Crear y morir en el exilio
Alguna vez nos toca consignar, mal que nos pese, la partida definitiva de un amigo. Pero, además, la muerte del artista argentino Eduardo Lozano, ocurrida hace unos días en Pittsburgh, Estados Unidos, induce a poner en foco la cuestión de los que se van del país en condiciones forzadas y, con el tiempo, generan espacios y mundos culturales en otras latitudes. A los 81 años, Lozano estaba a punto de conmemorar sus cuatro décadas de destierro (primero, obligado; después, voluntario), aniversario que coincide con otro: los 40 años del golpe de Onganía, causa de la diáspora de intelectuales y artistas que abandonaron la Argentina en 1966.
A Lozano el golpe lo sorprendió en la Universidad Provincial Sarmiento, de San Juan, donde nos conocimos y entablamos una fecunda amistad. De bibliotecario de ese ente regional, él saltó a la Universidad de Pittsburgh, donde el profesor Cole Blasier le encargó la creación de una colección bibliográfica latinoamericana.
Ya en los años 40 y 50, Lozano venía perfilándose como un talentoso poeta afincado en el Grupo Sur, que lideraba Victoria Ocampo, junto a los que fueron sus más caros amigos: Julio Cortázar, José Bianco, Enrique Pezzoni. En 1954, Octavio Paz lo incluyó entre las promisorias voces de la lírica latinoamericana ("El decir encontrado y ascético de Girri, el boscoso lenguaje -ora sombrío, ora brillante- de Eduardo Lozano"). Para entonces, sus frecuentes contactos en Montevideo con Joaquín Torres García y los artistas de su taller lo animaron también a un ejercicio pictórico que, con los años, quedaría como la expresión más significativa de su talento. Un reciente y opulento volumen editado en Buenos Aires, Lozano (Imágenes Vázquez, 2006), reúne 200 pinturas (el artista nunca les asignó títulos, a ninguna) y muchas de sus cerámicas.
En 1960 y 1961 LA NACION publicó varios poemas suyos, y en 1965 apareció su libro De nacer y morir (Losada), de cuya solapa se ocupó efusivamente Edgardo Cozarinsky. Fue entonces cuando nos encontramos en San Juan, en tareas cotidianas que, sin embargo, se interrumpieron al cabo de poco más de un año: el onganiato nos dispersó por distintas latitudes a todos, incluido el filósofo Juan Adolfo Vázquez, gestor en esa universidad de un programa educativo experimental. Ya instalado en Pittsburgh junto a su esposa, Billie Seddon, Lozano activó adquisiciones masivas de libros editados en todo el continente; se movilizaba él mismo, dos veces al año, en expediciones por distintos países que le permitían localizar ediciones casi inaccesibles.
¿Y la pintura?

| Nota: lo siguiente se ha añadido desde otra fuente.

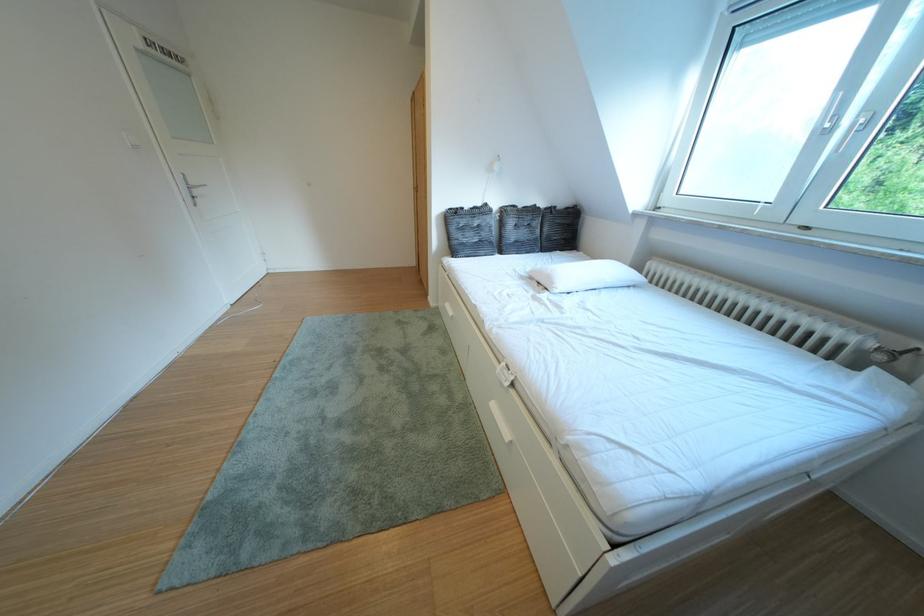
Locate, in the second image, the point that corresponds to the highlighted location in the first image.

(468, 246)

La ejercitó cada tarde, cuando regresaba de su rincón en la Biblioteca Hillman, y la alternaba con la cerámica. Obras suyas fueron incluidas en una muestra itinerante (Nueva York, Chicago, Miami, Houston, Los Ángeles, San Francisco). En 1987 trajo a Buenos Aires (expuso en Van Riel) sus inclasificables telas, abigarradas, de aldeas arcaicas, peces, locomotoras y seres mitológicos, en una mezcla presuntamente naïve de portentosas policromías, a través de "su poder comunicativo poco frecuente" (Aldo Galli dixit en LA NACION).
Hace unos años, la Universidad de Pittsburgh le dedicó un homenaje contundente: la colección de casi medio millón de volúmenes que él mismo había reunido a lo largo de treinta años pasó a llamarse oficialmente "Eduardo Lozano Latin American Library Collection", considerada -junto con su similar de Berlín- la más importante del mundo en su especialidad.
"Esta enfermedad me obliga a dejar mis proyectos inconclusos -le dijo a su sobrina Gloria Seddon en el transcurso de una entrevista, en mayo pasado, presintiendo un final cercano-. Por ejemplo, habrá alguien que escribirá y yo no estaré más para incluir su libro en la Biblioteca." Pero lo que estaba dejando era importante. Lo sembrado en territorio ajeno germinó y creció. Es una historia conocida; se mira a la distancia la propia tierra, la que se dejó atrás por el imperio de formas de poder prepotentes, destructoras de la cultura, como ocurrió aquí a partir de la tristemente recordada "Noche de los Bastones Largos". En la noche primaveral de una Buenos Aires de la que Lozano partió hace tanto tiempo, releemos unos versos suyos, muy viejos, que prenunciaron lo que habría de ser su propio derrotero, un desorden implacable y lúcido para transitar por su poesía, su pintura, su magia, "sin más rumbo que un tiempo que se pierde/en nubes sin dolor/u ojos de niño".